St. Fillans
Sep. 3rd, 2013 02:06 pm![[personal profile]](https://www.dreamwidth.org/img/silk/identity/user.png)
I have known for a while that my great-great grandfather Peter Anderson came from the village of St. Fillans in Perthshire, Scotland and emigrated to Canada in 1852, settling in the area of Renfrew which had been settled by the McNab setttlement ("chain migration": both he and his brother came over at different times and presumably knew settlers from Perthshire who were already in Canada: Note that the "Laird" Archibald McNab who started the Ottawa Valley settlement was connected tightly to the Trossachs area at Callendar, where his predecessor had resided and where the local hotel sitll memorializes connections with the old rogue, and before that to the Abbey associated with St. Fillan.)
I also knew that Peter's father's grave was at St.Fillans, and actually had some photographs from the 1950's and 1970's (taken, respectively, by a first cousin twice removed and by my grandmother) of the gravestones, but with no context.
So when my family went over to celebrate my brother's fiftieth birthday in the Trossachs this summer, some of us decided to go on a visit to St. Fillans.
It was interesting because it pointed to a set of information which had been, as it were, in front of the people who had previously visited St. Fillans, but were far more interesting that just "here is the grave site", but had not ben passed on.
First. St. Fillans is a relatively new town founded at/near the Port of Lochearn around 1800. The people who lived there had mainly come from the clachan of Morell as part of the Highland Clearances.
Secondly, the gravestones are in a (now ruinous: photos show it having been much better kept up in the mid-50s) churchyard for the old church associated with St. Fillan himself, which stands a little ways to the south of the town (now across the local golf course and in the middle of a meadow, fenced off from the cattle). This chapel saw active burials into the 20th century, but had been replaced for "normal" use by a church in the village itself sometime during the Victorian period. It itself dates back to the late mediaeval period, and could go back (at least as a site with a chapel and possibly, in the pre-Reformation period, with local pilgrimages) to the sixth century.
("[St.
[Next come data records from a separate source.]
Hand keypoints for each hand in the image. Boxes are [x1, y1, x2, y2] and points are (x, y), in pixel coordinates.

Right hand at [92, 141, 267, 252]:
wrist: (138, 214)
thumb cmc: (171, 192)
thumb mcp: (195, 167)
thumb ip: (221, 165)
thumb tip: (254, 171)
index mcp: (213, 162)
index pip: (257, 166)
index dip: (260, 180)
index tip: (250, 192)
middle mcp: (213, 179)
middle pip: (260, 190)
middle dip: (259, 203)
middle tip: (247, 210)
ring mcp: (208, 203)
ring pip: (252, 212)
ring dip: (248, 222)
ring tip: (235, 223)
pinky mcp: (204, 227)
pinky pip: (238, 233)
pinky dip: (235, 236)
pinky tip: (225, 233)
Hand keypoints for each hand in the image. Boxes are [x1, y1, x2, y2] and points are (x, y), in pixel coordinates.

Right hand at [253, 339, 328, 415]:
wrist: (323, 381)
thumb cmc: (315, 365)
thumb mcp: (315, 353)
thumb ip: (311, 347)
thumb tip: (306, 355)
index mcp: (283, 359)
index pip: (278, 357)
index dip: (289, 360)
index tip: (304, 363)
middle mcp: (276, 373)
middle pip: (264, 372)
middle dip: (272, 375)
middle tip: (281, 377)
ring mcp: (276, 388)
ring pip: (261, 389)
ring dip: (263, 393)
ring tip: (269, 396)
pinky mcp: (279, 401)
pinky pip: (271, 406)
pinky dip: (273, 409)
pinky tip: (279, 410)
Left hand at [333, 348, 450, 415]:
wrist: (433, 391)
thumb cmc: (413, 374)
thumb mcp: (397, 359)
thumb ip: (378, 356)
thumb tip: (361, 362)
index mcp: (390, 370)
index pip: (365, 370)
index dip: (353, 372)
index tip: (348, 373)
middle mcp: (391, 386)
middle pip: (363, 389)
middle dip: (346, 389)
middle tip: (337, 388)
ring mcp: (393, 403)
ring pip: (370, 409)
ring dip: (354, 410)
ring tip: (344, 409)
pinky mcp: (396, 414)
Fillan] is said to have sat in a rocky seat on the top of Dunfillan, near Comrie. [The hill is close by the chapel in question, and is the site of an iron age fort]. The stone received the name of St Fillan's Chair, and till the end of last century [i.e. the 18th century] was associated with a superstitious remedy for rheumatism in the back. The person to be cured sat in the chair, and was then dragged down the hill by the legs, the saint's influence guaranteeing recovery.": from "Traces of the Cultus of St Fillan at Killallan, Renfrewshire", by J. M. MacKinlay, Proceedings of the Archaeological Society, April 8, 1895)
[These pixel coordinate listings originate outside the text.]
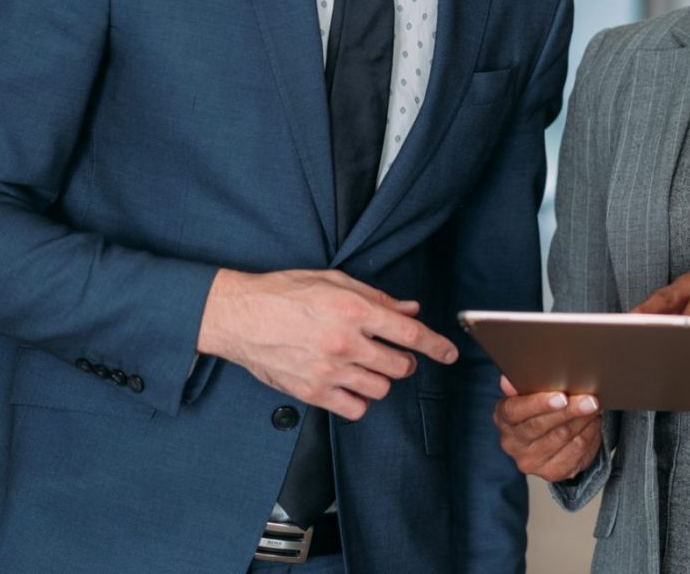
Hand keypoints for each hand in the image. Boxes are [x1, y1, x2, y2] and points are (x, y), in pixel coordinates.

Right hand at [197, 268, 457, 420]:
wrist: (239, 316)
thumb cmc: (284, 292)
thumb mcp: (333, 280)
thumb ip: (376, 296)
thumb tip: (410, 309)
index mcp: (354, 310)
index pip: (411, 334)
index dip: (437, 346)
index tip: (449, 353)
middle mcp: (346, 343)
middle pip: (400, 365)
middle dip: (404, 360)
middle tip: (391, 353)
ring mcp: (329, 371)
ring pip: (381, 389)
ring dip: (381, 378)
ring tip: (364, 366)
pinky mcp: (313, 392)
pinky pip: (355, 409)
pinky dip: (358, 400)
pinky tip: (348, 384)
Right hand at [493, 376, 602, 480]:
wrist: (540, 440)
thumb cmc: (534, 410)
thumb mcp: (524, 394)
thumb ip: (519, 386)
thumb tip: (508, 381)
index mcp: (503, 419)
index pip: (516, 411)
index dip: (539, 404)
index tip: (561, 397)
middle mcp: (513, 444)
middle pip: (542, 426)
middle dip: (570, 411)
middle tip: (590, 400)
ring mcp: (531, 461)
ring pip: (563, 438)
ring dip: (583, 421)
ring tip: (594, 407)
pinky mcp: (551, 473)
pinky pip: (576, 453)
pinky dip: (589, 435)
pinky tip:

Together, these items have a number of implications:
1) It would be incorrect to view St. Fillan's as any sort of "ancestral home": it housed about two (partial, in both cases) generations for a bit (my g-g-g-grandfather after he resettled in the valley, and my g-g-grandfather until he left Scotland period).
2) Any previous background on the family would be at best by luck. Because John Anderson married a Drummond, and because she was descended from some documented Carmichaels who go back a little further, there is some older information on part of the family in the Glentarkan area, but the trail of the Andersons (who would seem to have originally been crofters) peters out amid the ruins of Morell.
3) We (or at least, my recent relatives) tended to see the settlement patterns through the wrong end of the telescope. From my ancestors' perspective, moving out to the colonies was probably not the major break with the past: that break would have been the disruption of the way of life which accompanied the clearances, and the moving out to Canada -- where there was more farmland, no worse than what was available in Scotland -- would have been more of a sequel than the major shift itself.
I did not visit Morell, but there are some notes with pictures on the web: all that is left of Morell is some low ruins of old walls.
I have other Scots ancestors who were also from Perthshire via the Ottawa Valley, but they seem to have come from other areas than that near St. Fillans.